И самая главная проблема связана с тем, что многие люди, возглавляющие СМИ окончательно махнули рукой на качество своих изданий. Даже если они не становятся напрямую пропагандистами как руководители ведущих телевизионных каналов, там чистая пропаганда, либо развлечения, либо пропаганда. В изданиях, в газетах, в интернет-изданиях, на провинциальных телеканалах и на наших петербургских, там вроде и пропаганды не очень много, но и серьезной информации-аналитики тоже нет. Средства массовой информации делают непонятно для чего.
Я прочел где-то в фейсбуке одну историю, не знаю, правда или нет, но выглядит правдоподобно. Когда в одной из газет полностью происходило переформатирование, уходили серьезные журналисты, набирали бог знает кого, один из знающих людей сказал, когда ему сказали, что качество газеты упадет, то он цинично сказал: «Не все ли равно как пилить деньги «Единой России»?» Вот и вся задача журналистов, которые работают в таких изданиях. «Нам дают деньги – мы их пилим. Надо же кормить семью». Вот в такое состояние приходит российская журналистика.
Но лично по мне, мне часто задают этот вопрос особенно иностранцы, это до сих пор практически не ударяет.
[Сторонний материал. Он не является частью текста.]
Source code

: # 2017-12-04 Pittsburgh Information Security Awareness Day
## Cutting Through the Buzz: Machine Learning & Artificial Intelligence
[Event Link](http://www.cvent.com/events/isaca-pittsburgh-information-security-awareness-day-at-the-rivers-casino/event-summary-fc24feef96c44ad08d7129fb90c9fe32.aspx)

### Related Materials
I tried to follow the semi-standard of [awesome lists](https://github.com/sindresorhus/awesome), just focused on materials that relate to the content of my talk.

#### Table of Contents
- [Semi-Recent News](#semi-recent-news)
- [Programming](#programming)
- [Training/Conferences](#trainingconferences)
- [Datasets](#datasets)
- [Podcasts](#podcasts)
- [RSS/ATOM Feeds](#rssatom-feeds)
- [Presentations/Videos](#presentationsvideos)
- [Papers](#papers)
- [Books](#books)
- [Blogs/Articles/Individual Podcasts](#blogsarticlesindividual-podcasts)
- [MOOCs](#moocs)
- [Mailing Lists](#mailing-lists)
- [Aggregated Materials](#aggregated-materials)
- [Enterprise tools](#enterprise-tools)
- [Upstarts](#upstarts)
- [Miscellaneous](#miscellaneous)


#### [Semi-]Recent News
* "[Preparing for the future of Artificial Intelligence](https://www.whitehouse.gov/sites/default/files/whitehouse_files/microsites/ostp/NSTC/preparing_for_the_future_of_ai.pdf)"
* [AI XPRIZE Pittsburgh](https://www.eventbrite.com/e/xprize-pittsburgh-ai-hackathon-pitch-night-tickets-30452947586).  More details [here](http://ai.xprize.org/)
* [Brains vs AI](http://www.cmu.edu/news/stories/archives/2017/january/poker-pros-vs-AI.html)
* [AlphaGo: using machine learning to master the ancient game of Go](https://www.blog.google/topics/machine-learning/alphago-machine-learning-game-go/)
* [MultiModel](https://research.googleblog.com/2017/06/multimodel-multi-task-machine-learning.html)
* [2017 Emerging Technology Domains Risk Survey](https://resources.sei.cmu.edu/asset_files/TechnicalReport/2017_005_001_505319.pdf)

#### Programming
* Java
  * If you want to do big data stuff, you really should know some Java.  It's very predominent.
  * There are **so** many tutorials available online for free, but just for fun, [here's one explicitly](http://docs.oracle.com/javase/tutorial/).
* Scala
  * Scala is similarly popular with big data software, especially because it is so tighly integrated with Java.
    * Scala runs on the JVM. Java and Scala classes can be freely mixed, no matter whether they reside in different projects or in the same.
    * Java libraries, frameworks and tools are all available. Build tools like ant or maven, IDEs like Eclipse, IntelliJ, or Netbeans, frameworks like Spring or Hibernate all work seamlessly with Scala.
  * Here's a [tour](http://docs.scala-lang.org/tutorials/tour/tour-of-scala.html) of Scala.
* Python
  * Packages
Есть штук 10 относительно независимых изданий, в основном это интернет и одна известная нам радиостанция и две-три газеты, где можно писать достаточно свободно. Если всего их штук десять, то с пятью я сотрудничаю. И у меня нет проблем написать все, что я считаю нужным, если вдруг по какой-то частной причине или в одном месте у меня статью не берут, я эту же статью предлагаю в другое издание и там возьмут. Здесь нет принципиальных цензурных ограничений, чтобы совсем не проходило.
Это издания для интеллектуальной элиты, их читают десятки тысяч, максимум – сотни тысяч, не миллионы. И конечно на электоральные процессы, на результаты выборов то, что пишется в этих изданиях никак не сказывается. Я пишу для тех, кто действительно хочет получить аналитику, а не пропаганду.
А таких людей в стране мало.
А. Петровская
―
«Коммерсантъ» относится к таким независимым?
Д. Травин
―
Нет конечно, с тех пор как он попал в руки известного олигарха, он таковым не является. Я очень любил «Коммерсантъ» в девяностые, какое-то время продолжал читать его в нулевые, потом со временем бросил, а сейчас иногда читаю в интернете отдельные тексты, которые мне представляются интересными, но это уже давно не та газета, за которой я следил бы с интересом каждый день.
А. Петровская
―
Вчера Алексей Навальный высказал мнение в отношении ситуации с «Коммерсантом», что с одной стононы, да, ушли, а с другой – сколько времени терпели журналисты, находясь на этой должности, на которой они находились в «Коммерсанте». Вы разделяете такую точку зрения?
Д. Травин
―
Я не считаю, что надо сразу обязательно отовсюду уходить. Жизнь в таких авторитарных системах как наша российская, а я еще помню тоталитарную советскую систему, складывается из того, что надо как-то адаптироваться к этим реалиям, надо в этой жизни участвовать. Нет четкой границы, когда надо уходить или не уходить. До тех пор, пока человек мог в «Коммерсанте» писать хорошие материалы, надо было оставаться. Еще раз подчеркиваю, я сам время от времени их материалы читал. А есть издания из которых надо бежать сразу, а лучше туда и не приходить. Не буду их называть. Понятно, что это за издания. В каждом конкретном случае надо решать по разному. Это касается и всех других сфер.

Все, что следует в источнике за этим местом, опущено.